Here’s the reality: Brightline needs our community far more than our community needs Brightline.  Since it first announced its expansion into the Treasure Coast as All Aboard Florida, it has done nothing but cause problems and then ask our community to fix them.  And if Brightline doesn’t get its way, it tries to hold us hostage.  That’s because its business model doesn’t work unless our community rolls over and makes huge concessions to a company that doesn’t give a rat’s caboose about us.

Unfortunately, we’re seeing more of that pattern play out right now.  Last summer, our community showed up in full force and made it clear to the U.S. Coast Guard that we would not allow the St.

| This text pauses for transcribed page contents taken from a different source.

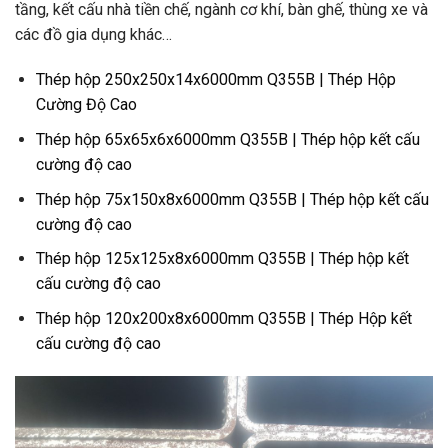
tầng, kết cấu nhà tiền chế, ngành cơ khí, bàn ghế, thùng xe và
các đồ gia dụng khác…
Thép hộp 250x250x14x6000mm Q355B | Thép Hộp
Cường Độ Cao
Thép hộp 65x65x6x6000mm Q355B | Thép hộp kết cấu
cường độ cao
Thép hộp 75x150x8x6000mm Q355B | Thép hộp kết cấu
cường độ cao
Thép hộp 125x125x8x6000mm Q355B | Thép hộp kết
cấu cường độ cao
Thép hộp 120x200x8x6000mm Q355B | Thép Hộp kết
cấu cường độ cao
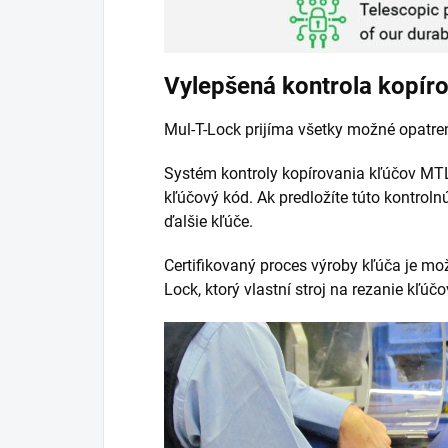
Vylepšená kontrola kopír
Mul-T-Lock prijíma všetky možné opatre
Systém kontroly kopírovania kľúčov MT
kľúčový kód. Ak predložíte túto kontrol
ďalšie kľúče.
Certifikovaný proces výroby kľúča je mo
Lock, ktorý vlastní stroj na rezanie kľúč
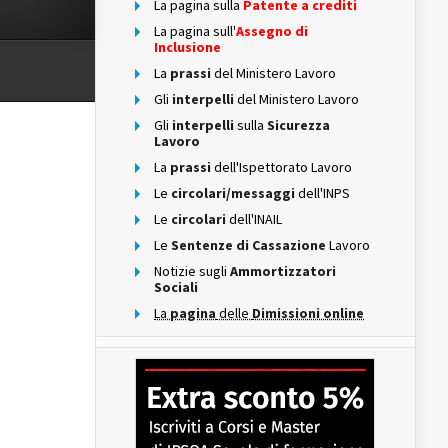
La pagina sulla
Patente a crediti
La pagina sull'
Assegno di
Inclusione
La
prassi
del Ministero Lavoro
Gli
interpelli
del Ministero Lavoro
Gli
interpelli
sulla
Sicurezza
Lavoro
La
prassi
dell'Ispettorato Lavoro
Le
circolari/messaggi
dell'INPS
Le
circolari
dell'INAIL
Le
Sentenze di Cassazione
Lavoro
Notizie sugli
Ammortizzatori
Sociali
La
pagina
delle
Dimissioni online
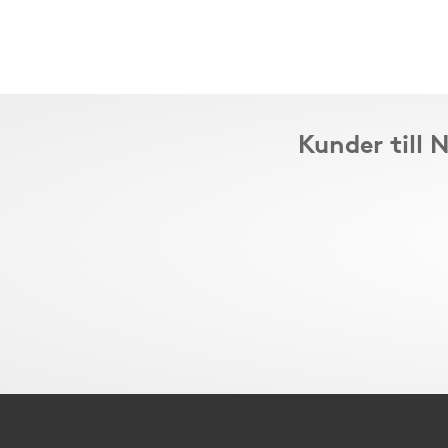
Kunder till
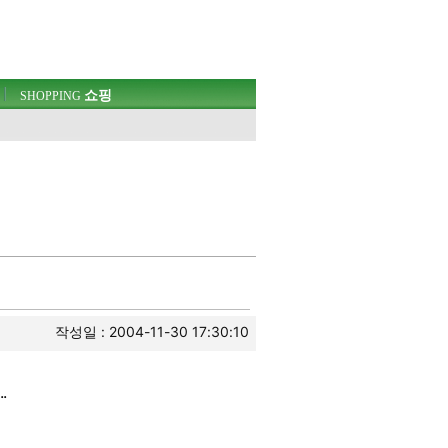
쇼핑
SHOPPING
작성일 : 2004-11-30 17:30:10
.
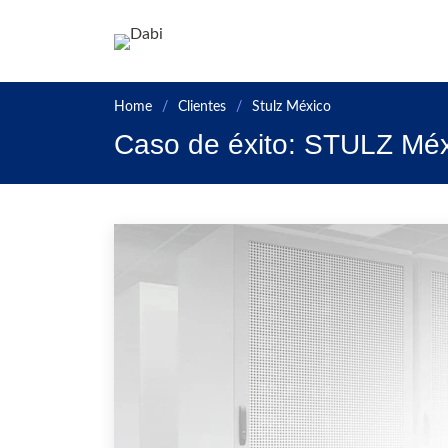
Ir a la página principa
Home
Clientes
Stulz México
Caso de éxito: STULZ Mé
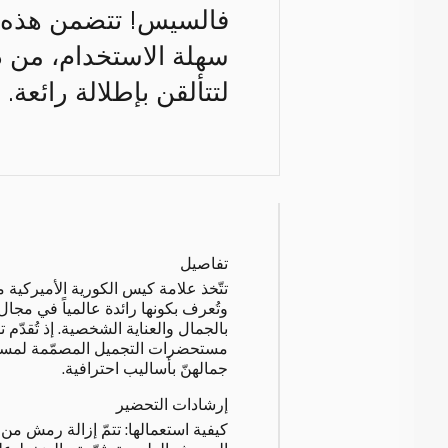
لتتألقن بإطلالة رائعة.
تفاصيل
تتّخذ علامة كيس الكورية الأميركية مق
وتُعرف بكونها رائدة عالمياً في مجا
بالجمال والعناية الشخصية. إذ تُقدّم
مستحضرات التجميل المصمّمة لمساع
جمالهنّ بأساليب احترافية.
إرشادات التحضير
كيفية استعمالها: تتمّ إزالة رمش من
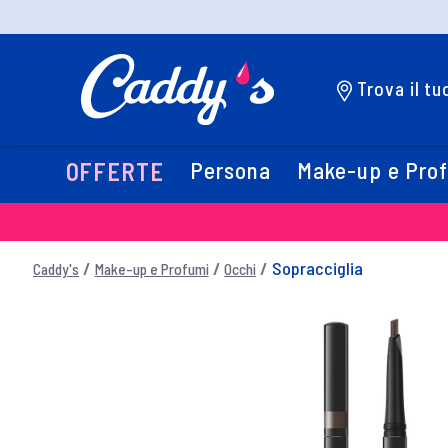
Trova il t
Persona
Make-up e Pro
OFFERTE
Sopracciglia
Caddy's
Make-up e Profumi
Occhi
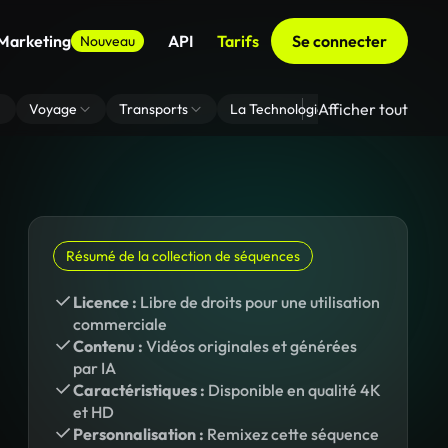
 Marketing
API
Tarifs
Se connecter
Nouveau
Afficher tout
Voyage
Transports
La Technologie
Zoom En Arri
Résumé de la collection de séquences
Licence :
Libre de droits pour une utilisation
commerciale
Contenu :
Vidéos originales et générées
par IA
Caractéristiques :
Disponible en qualité 4K
et HD
Personnalisation :
Remixez cette séquence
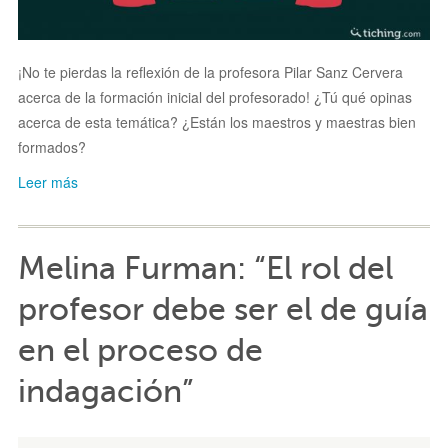
¡No te pierdas la reflexión de la profesora Pilar Sanz Cervera
acerca de la formación inicial del profesorado! ¿Tú qué opinas
acerca de esta temática? ¿Están los maestros y maestras bien
formados?
Leer más
Melina Furman: “El rol del
profesor debe ser el de guía
en el proceso de
indagación”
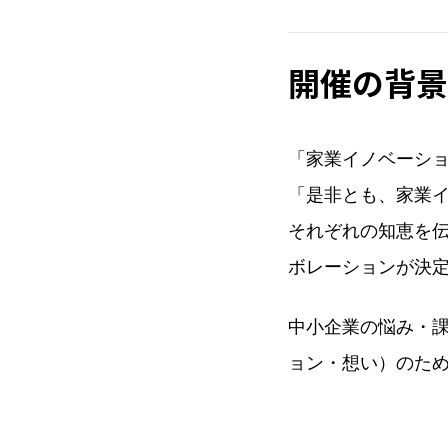
開催の背景
「家業イノベーシ
「是非とも、家業イ
それぞれの知恵を
ボレーションが決
中小企業の悩み・
ョン・想い）のた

Lucie River railroad bridge to be closed off to boaters for 45 to 50 minutes every hour so that Brightline can run dozens of high speed trains over it daily.  Now, we are just days away from the Coast Guard implementing a test schedule that rightly gives boaters and trains equal access…and Brightline is livid.

At the eleventh hour, it’s claiming that if the test schedule is implemented, Brightline trains will block automotive traffic throughout the Treasure Coast.  Brightline’s new plan is to force our community into an impossible decision: tolerate near total obstruction of automotive traffic or tolerate near total obstruction of maritime navigation.  We’re not going to accept either.

Enter the Federal Railroad Administration (FRA).  This is the government entity that should be stepping in to make sure trains do not cause major problems in the communities they run through.  However, in our case, the FRA either lacked any foresight or was outright negligent.  It’s been tracking Brightline’s expansion from the beginning, and yet claimed there would be “minor” impacts to local traffic.  Either it bought Brightline’s BS hook, line, and sinker, or it got the math completely wrong. 

Regardless, the FRA owes us answers and a plan for how it will handle Brightline’s expansion and its threats to block automotive traffic.  That’s what I demanded of the Administrator, and what I’ll continue fighting for.  This is urgent – the test deviation is going to be implemented on June 21 – and the FRA needs to treat this threat to our community as the major problem that it is.